I believe the other nations have risen to the occasion. Football has become widespread and popular. Football “technology” has become available to many. There is a level playing field nowadays. It’s not that Brazil, Germany, Argentina and Italy are deteriorating. More countries are getting better. And this is exciting. When the competition is stiffer, quality improves. Today, no country can rest on its laurels and be complacent. Besides, it’s more thrilling when nobody knows with who will win. All have chances. Game on!

The World Cup of 2010 highlighted perennial truths in football, especially in the quarterfinals: BRAZIL: talent and skill without discipline can only get you so far. NETHERLANDS: Lady luck can have the sweetest of kisses at times. GHANA: when opportunity presents itself, make full use of it. URUGUAY: taking risks can come “handy” on tight moments. GERMANY: discipline, focus and organization count a lot (four goals). ARGENTINA: Do not underestimate your opponents and be too confident. SPAIN: failure is staying down, we can recover from a loss and go miles more. PARAGUAY: teamwork and determination even without stars can be a threat.
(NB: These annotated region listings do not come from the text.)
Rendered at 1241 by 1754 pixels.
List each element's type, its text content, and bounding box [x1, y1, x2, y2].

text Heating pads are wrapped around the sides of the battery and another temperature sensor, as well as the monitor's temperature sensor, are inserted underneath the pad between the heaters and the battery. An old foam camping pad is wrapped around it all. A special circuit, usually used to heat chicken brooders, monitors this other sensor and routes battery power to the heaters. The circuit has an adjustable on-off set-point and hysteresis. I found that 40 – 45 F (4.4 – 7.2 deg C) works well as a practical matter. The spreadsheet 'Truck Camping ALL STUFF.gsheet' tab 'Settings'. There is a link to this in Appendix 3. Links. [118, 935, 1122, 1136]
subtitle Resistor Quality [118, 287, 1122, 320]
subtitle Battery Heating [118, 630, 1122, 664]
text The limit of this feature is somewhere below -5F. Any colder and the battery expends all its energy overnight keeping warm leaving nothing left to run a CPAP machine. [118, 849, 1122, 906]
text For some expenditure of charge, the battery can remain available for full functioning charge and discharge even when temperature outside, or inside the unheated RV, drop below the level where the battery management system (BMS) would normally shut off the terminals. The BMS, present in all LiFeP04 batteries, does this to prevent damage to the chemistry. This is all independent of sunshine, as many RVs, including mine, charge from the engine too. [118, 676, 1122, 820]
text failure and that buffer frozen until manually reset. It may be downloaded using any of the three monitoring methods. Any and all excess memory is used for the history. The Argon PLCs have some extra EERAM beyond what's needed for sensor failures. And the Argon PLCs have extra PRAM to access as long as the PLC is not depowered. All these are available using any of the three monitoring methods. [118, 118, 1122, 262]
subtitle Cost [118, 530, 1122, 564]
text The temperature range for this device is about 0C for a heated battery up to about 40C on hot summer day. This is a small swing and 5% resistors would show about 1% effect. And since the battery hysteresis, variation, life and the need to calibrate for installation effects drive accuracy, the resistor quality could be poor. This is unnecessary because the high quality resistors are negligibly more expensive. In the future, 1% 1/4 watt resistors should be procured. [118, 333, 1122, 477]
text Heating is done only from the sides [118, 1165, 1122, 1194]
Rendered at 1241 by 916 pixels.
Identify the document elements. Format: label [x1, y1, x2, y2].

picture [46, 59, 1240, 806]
We look forward to the next four years. Brazil cannot underperform in its home soil… the young German team that impressed us all will improve… Messi and Argentina will fight for lost pride… Spain will retain at least 80 percent of its present squad… the under-20 Ghanaian world champions would have matured… it’s Ronaldo’s last chance to put Portugal on top and justify his million-dollar value. But no matter what the future will hold, in WC 2010, nobody will dare label Spain as the perennial underachievers. Their technical skill, team movement, precise passing and bursts of accelerating attack will be the gold standard. Spain is a joy to watch, totally deserving to be world champs. I can’t wait for 2014. I can’t wait to see them defend their crown in South America.